Why This Document Matters Beyond Certification
The ACM v2 is technically addressed to “developers and evaluators” working within the EUCC certification framework. But its influence extends well beyond Common Criteria labs.
The European Commission’s Coordinated Implementation Roadmap for PQC transition – which targets high-risk systems by 2030 and full migration by 2035 – references the ECCG’s agreed mechanisms as the cryptographic baseline. The EU Cyber Resilience Act standardization work is moving toward a model where the ACM’s mechanism list defines “state of the art” cryptography for internet-connected products. Any organization that sells ICT products into the European market, or that supplies components to companies that do, will eventually feel the pull of these recommendations.

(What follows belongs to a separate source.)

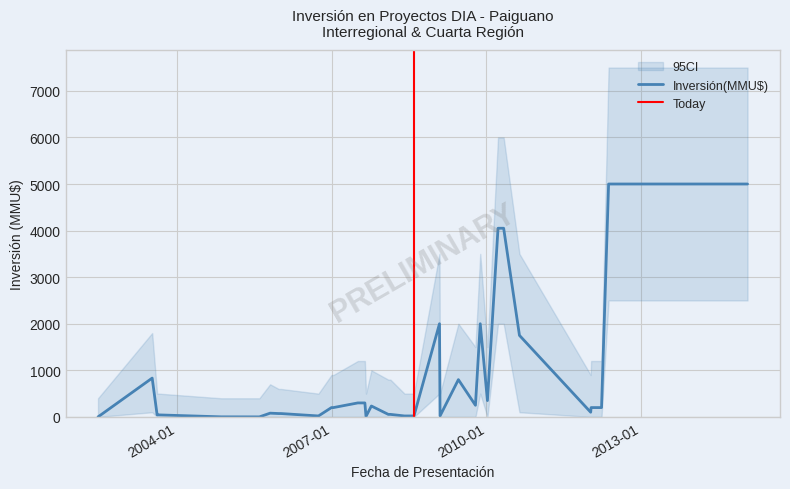

Does the chart have visible grid lines?

Yes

The mandatory hybrid requirement is particularly consequential. While NIST’s own guidance has been increasingly supportive of hybrid deployments, it has not mandated them. The ECCG has. For organizations operating across both U.S. and European regulatory environments, the European hybrid mandate becomes the binding constraint – you can comply with both by deploying hybrid, but you cannot comply with both by deploying standalone PQC.
What to Do With This
The ACM v2 doesn’t change the physics of quantum computing or the mathematics of post-quantum algorithms. What it changes is the regulatory landscape. Specific actions for security leaders:
Audit your European product portfolio for classical-only asymmetric crypto. RSA below 3,000 bits and DH groups below 3,072 bits are losing their “agreed” status at year-end. If you’re shipping products into EUCC certification pipelines with these parameters, the clock is running.
Plan for hybrid from the start. If your PQC migration roadmap includes standalone ML-KEM or ML-DSA deployments, it won’t satisfy the European framework. Design for hybrid – ML-KEM + ECDH for key agreement, ML-DSA + ECDSA for signatures. The document even specifies agreed key combiners (CatKDF and CasKDF from ETSI’s hybrid specification) for combining the classical and post-quantum key material.

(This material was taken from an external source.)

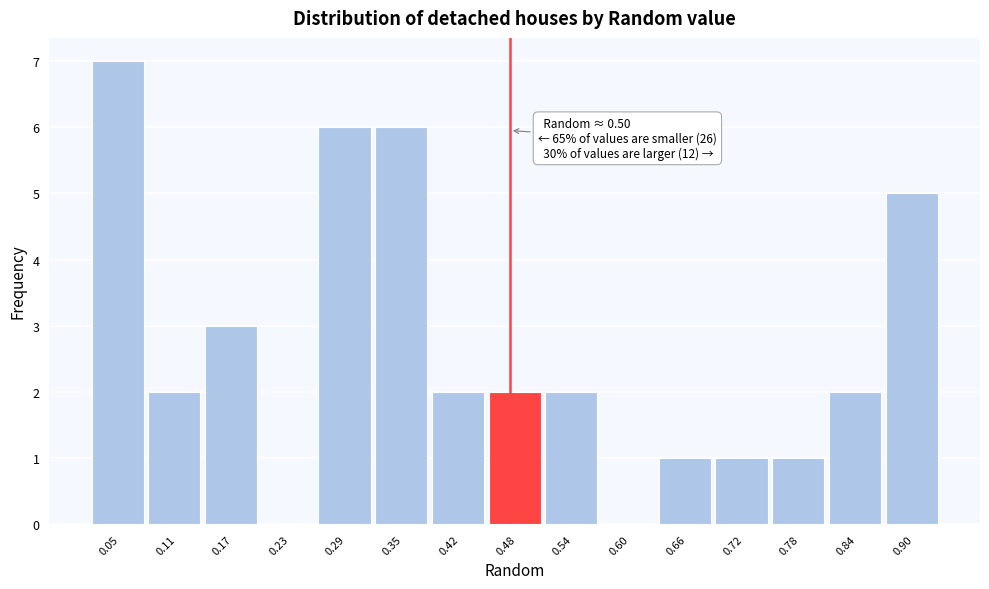

Reading right to left, transcribe all the data shown in this chart.

0.90=5	0.84=2	0.78=1	0.72=1	0.66=1	0.60=0	0.54=2	0.48=2	0.42=2	0.35=6	0.29=6	0.23=0	0.17=3	0.11=2	0.05=7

Evaluate FrodoKEM for high-assurance use cases. The performance penalty is real – larger keys, more bandwidth – but for environments where the conservatism of unstructured lattices matters (government, financial infrastructure, long-term data protection), FrodoKEM now has institutional backing from Europe’s certification framework.
Don’t overlook the symmetric adjustments. If you’re deploying new systems that need to remain secure against quantum adversaries, AES-128 and SHA-256 alone are no longer sufficient under European guidance. Move to AES-256 and SHA-384 or SHA-512 for quantum-resistant contexts.
The Bigger Picture
The ACM v2 is Europe drawing a line. Not a dramatic one – no panic, no ultimatums – but a clear, technically detailed line that says: post-quantum cryptography is no longer experimental, it is now part of the approved toolbox, and classical asymmetric cryptography alone is no longer sufficient for products that need to maintain security assurance over any meaningful time horizon.

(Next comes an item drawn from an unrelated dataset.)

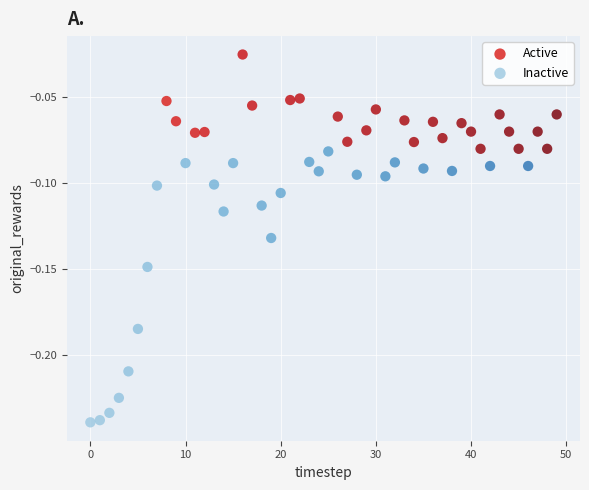

Which series contains the lowest Y value?

Inactive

The hybrid mandate is the most strategically significant element. It reflects a mature, pragmatic risk calculus: deploy PQC now, but don’t bet everything on algorithms that are younger than most of the systems they’re meant to protect. The inclusion of FrodoKEM alongside ML-KEM signals that Europe is not content to follow NIST’s selections uncritically – it wants algorithmic diversity as a hedge against future cryptanalytic surprises.
For organizations still debating when to start their PQC migration, the ECCG just simplified the decision. If you sell into the European market, the answer is now.